Berlusconi facing defeat in Milan power base

ITALIAN prime minister Silvio Berlusconi was facing defeat in his northern power base of Milan yesterday in local elections that will raise doubts over the future of his fragile centre-right coalition government.

Berlusconi facing defeat in Milan power base

Facing three corruption trials and a lurid sex scandal, Berlusconi, the dominant figure in Italian politics for nearly two decades, suffered a drubbing in last week’s first round.

An uninspired centre-left easily held on to power in Turin and Bologna and the setbacks have unleashed divisions in the ruling alliance, with Berlusconi’s allies in the Northern League particularly alarmed at the prospect of losing Milan.

Italy’s financial capital and the base of Berlusconi’s vast business empire has not been held by the left for nearly 20 years. Defeat there would be a shattering blow to the 74-year-old prime minister that could destabilise the government.

First projections after polls closed yesterday showed leftist Giuliano Pisapia ahead in Milan with 52% of the vote against 48% for centre-right mayor Letizia Moratti.

The southern port of Naples is also set to fall to the opposition Italy of Values party.

With the government preparing to bring forward plans to slash the budget deficit by €40 billion after ratings agency Standard and Poor’s cut its outlook for Italy’s A+ rating to “negative” from “stable”, the stakes are high.

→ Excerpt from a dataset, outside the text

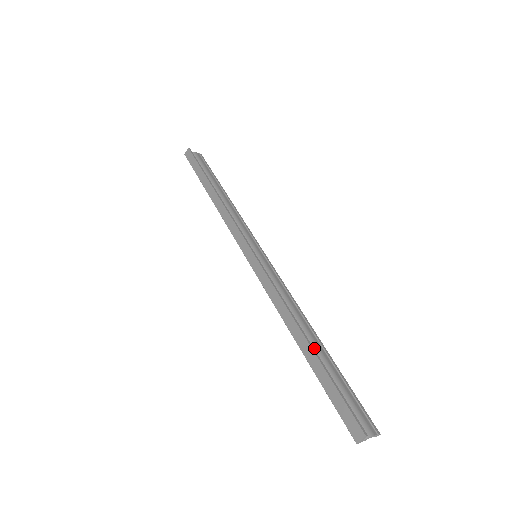
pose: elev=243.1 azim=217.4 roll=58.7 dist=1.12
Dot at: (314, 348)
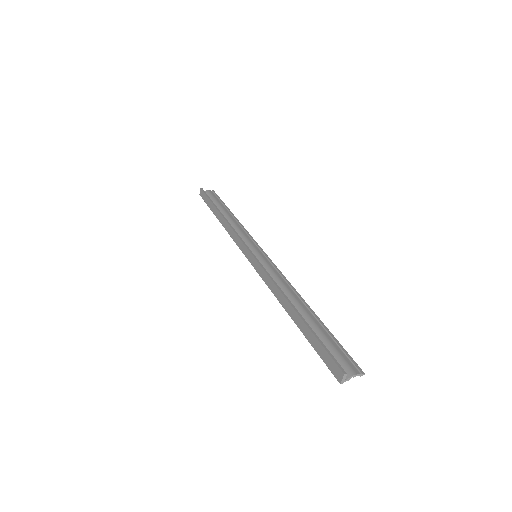
Dot at: (303, 316)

Italy has one of the most sluggish economies in Europe, more than a quarter of its young people are unemployed and government policy is constrained by the need to contain a debt mountain equivalent to some 120% of GDP.

In a move seen widely as a signal that he believed defeat in Milan was likely, Berlusconi chose to travel to Romania yesterday. But senior ministers have ruled out any change of course before the national elections in 2013.

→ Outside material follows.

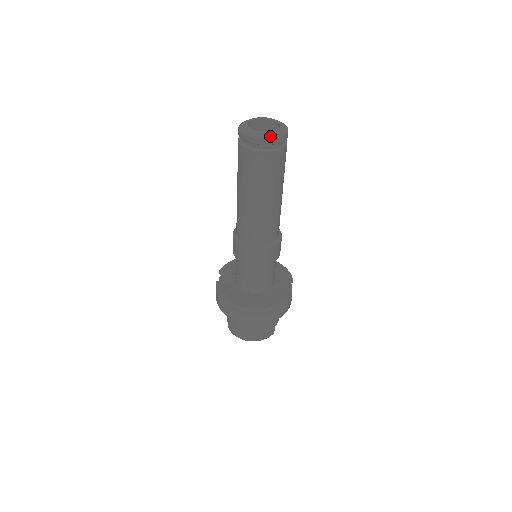
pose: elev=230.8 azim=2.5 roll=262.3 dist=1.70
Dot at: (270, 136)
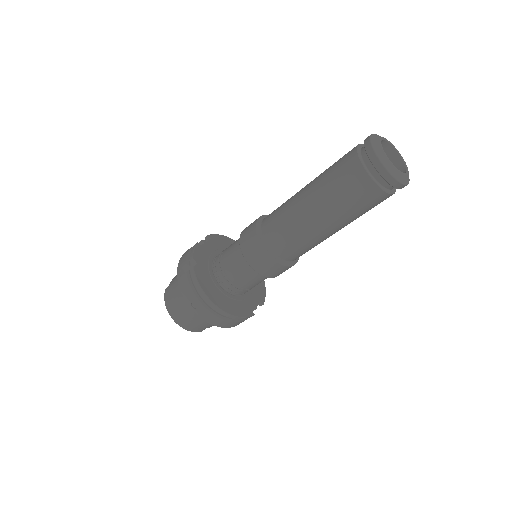
Dot at: (394, 173)
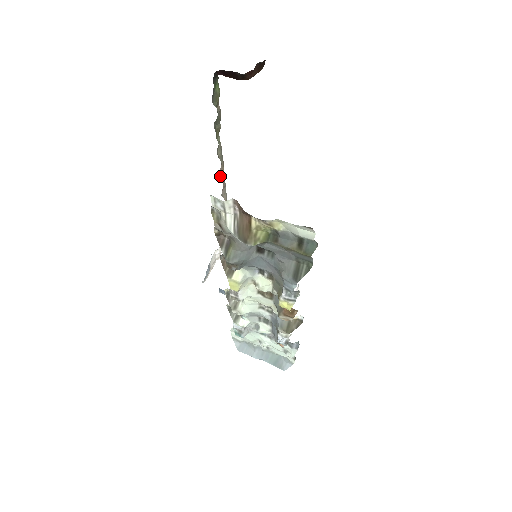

“I don’t see any possibility of an alternative government. And I don’t think anyone wants early elections,” defence minister Ignazio La Russa, one of Berlusconi’s most faithful lieutenants, said.

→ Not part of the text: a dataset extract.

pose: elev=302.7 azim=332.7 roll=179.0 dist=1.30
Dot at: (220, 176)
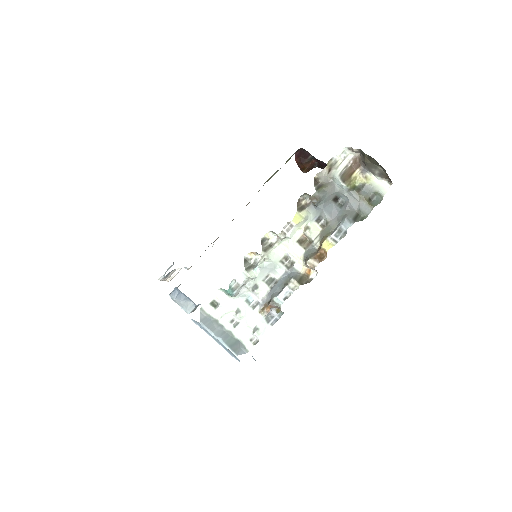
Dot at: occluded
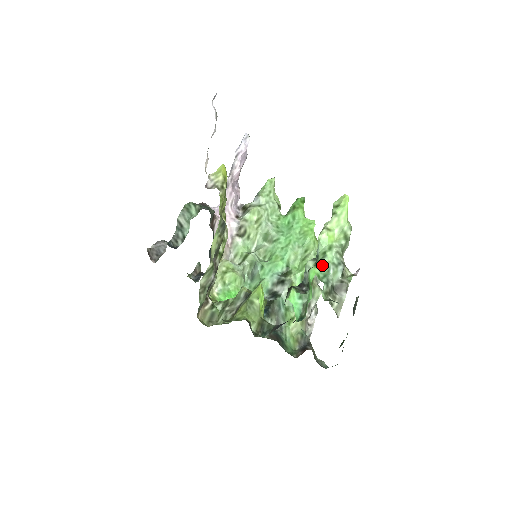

After being punished for initially characterising the vote as a referendum on his popularity and policies, Berlusconi has blanketed the airwaves with trademark tirades against his longtime enemies, the left and “communist” magistrates.

Milan will become an “Islamic gypsyland” if the left wins, he predicted. Leftist voters lacked a brain anyway, he said, prompting internet spoofs and a lawsuit from an offended voter.